First house session set for Oct. 15 from 5 to about 8 (give or take) in Stamford. Anybody interested, let me know and I'll pass on the information to the hostess. We're doing it by email -- info, dates and potluck contribution -- but i'll post on here for those new to the area and interested to keep our hand in, as it were.

----------


## Randi Gormley

Next gathering of the Stamford ITM session is 4:30 p.m. Dec. 17 at Lori's house. Pot luck. If you want more info, PM me. Open session, nice people, good food, great music.

----------


## Randi Gormley

We're back in business!

After taking off March for obvious reasons, the Stamford house session will return on April Fool's Day. Plans are to play from 5 to 9-ish (p.m.) with a break for potluck. If you live around Stamford, CT, and play Irish trad, come on down!

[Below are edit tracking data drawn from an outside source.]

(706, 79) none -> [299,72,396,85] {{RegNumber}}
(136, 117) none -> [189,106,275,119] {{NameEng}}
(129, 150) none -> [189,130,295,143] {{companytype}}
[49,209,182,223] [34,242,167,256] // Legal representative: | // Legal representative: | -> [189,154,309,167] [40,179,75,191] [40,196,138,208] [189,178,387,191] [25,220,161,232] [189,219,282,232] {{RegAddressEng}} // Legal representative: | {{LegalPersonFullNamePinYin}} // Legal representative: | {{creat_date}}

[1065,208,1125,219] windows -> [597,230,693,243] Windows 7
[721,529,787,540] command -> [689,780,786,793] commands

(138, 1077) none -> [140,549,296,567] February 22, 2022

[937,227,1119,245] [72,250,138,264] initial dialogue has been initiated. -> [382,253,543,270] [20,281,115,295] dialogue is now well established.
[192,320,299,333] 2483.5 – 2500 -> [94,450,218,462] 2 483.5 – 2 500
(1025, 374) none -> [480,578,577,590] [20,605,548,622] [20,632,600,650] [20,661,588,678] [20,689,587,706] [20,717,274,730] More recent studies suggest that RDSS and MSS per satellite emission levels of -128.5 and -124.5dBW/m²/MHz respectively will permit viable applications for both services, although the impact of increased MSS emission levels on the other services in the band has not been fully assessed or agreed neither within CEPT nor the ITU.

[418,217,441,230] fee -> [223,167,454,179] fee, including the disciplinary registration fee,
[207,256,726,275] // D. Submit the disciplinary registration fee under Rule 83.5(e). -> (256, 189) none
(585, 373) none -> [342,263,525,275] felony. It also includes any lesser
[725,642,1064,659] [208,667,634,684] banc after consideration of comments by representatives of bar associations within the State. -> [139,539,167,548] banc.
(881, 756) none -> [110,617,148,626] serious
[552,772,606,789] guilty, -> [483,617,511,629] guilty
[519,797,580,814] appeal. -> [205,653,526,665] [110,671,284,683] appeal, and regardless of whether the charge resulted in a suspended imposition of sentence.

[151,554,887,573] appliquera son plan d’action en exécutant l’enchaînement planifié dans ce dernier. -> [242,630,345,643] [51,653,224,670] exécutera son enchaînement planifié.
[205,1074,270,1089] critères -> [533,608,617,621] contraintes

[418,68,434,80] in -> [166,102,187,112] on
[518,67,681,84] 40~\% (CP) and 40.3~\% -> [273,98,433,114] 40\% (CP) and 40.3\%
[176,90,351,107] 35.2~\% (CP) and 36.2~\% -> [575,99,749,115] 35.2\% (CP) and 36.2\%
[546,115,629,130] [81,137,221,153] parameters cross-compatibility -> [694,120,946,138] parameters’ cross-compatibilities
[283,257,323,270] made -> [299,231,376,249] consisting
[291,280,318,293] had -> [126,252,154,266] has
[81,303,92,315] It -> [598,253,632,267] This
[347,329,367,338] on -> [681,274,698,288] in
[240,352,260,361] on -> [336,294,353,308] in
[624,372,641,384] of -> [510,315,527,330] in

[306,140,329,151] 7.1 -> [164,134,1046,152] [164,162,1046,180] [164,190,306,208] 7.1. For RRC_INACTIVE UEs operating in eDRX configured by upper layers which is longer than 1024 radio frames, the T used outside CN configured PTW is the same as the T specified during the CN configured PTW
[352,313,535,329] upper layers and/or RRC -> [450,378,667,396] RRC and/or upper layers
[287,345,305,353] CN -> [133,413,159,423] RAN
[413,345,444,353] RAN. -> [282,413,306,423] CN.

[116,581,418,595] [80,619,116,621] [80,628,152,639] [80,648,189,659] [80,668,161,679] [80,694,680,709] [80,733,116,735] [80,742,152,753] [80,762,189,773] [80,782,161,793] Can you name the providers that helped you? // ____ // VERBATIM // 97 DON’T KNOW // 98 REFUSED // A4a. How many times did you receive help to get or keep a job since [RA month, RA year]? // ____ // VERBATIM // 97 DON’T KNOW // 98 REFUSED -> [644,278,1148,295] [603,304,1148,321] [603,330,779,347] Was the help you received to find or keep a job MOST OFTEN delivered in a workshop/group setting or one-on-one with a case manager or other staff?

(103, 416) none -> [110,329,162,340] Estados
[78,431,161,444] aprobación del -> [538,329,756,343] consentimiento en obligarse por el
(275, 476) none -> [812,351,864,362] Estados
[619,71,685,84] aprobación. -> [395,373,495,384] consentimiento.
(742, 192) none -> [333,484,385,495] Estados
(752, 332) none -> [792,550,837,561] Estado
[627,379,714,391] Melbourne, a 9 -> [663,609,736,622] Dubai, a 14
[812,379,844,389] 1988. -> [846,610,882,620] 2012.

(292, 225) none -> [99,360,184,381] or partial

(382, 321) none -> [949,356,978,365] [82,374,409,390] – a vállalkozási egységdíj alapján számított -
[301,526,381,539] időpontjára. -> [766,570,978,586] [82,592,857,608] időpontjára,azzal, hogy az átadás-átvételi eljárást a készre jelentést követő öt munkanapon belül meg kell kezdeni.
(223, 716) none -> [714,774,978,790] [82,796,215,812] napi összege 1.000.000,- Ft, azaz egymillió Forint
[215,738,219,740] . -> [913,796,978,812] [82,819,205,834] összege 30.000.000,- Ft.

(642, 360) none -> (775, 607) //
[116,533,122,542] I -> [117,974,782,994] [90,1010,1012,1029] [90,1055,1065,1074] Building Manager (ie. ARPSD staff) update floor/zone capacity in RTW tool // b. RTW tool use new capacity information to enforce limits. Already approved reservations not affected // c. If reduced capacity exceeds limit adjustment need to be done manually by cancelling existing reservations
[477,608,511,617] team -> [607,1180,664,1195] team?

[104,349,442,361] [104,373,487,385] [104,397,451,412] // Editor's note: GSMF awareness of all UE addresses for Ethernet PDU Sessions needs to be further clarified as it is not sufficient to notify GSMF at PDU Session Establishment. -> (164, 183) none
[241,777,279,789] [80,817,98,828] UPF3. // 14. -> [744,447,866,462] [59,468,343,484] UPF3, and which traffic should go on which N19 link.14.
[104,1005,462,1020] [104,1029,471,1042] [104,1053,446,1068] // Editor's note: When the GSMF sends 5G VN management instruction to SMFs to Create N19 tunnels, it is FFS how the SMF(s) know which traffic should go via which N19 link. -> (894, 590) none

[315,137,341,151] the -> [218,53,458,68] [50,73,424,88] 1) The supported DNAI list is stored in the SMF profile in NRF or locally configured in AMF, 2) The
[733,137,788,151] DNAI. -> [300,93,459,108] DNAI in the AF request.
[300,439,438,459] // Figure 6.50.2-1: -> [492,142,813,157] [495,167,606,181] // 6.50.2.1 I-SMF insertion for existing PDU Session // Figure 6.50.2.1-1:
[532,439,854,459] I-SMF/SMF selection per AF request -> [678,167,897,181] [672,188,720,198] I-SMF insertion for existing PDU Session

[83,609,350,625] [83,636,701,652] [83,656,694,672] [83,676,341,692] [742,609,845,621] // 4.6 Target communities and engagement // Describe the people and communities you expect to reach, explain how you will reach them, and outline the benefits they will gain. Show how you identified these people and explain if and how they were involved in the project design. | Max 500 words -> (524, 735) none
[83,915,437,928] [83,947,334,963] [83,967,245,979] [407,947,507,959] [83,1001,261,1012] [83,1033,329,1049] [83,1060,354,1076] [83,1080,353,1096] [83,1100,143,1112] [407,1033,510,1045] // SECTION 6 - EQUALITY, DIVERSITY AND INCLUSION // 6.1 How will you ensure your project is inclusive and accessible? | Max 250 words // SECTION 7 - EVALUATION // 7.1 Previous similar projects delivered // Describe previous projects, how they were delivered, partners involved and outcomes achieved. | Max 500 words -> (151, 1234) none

For those who may not be on the email list or are visiting, drop me a PM and i'll give you directions to Lori's house.

----------


## Randi Gormley

update!

This session is moving back to downtown Stamford in June 2017. We'll be playing at a restaurant called Viceroy right next door to the Fez on Summer Street (yes, everything old is new again!). The time is still being negotiated -- five of us did a dry run-through of the place (very nice acoustics) on May 20. At this point, it looks like we'll be at the restaurant on June 17. Open session, Irish all the time. consider dropping by. I'll post the time and confirm the date once I get the updated information. slainte!

----------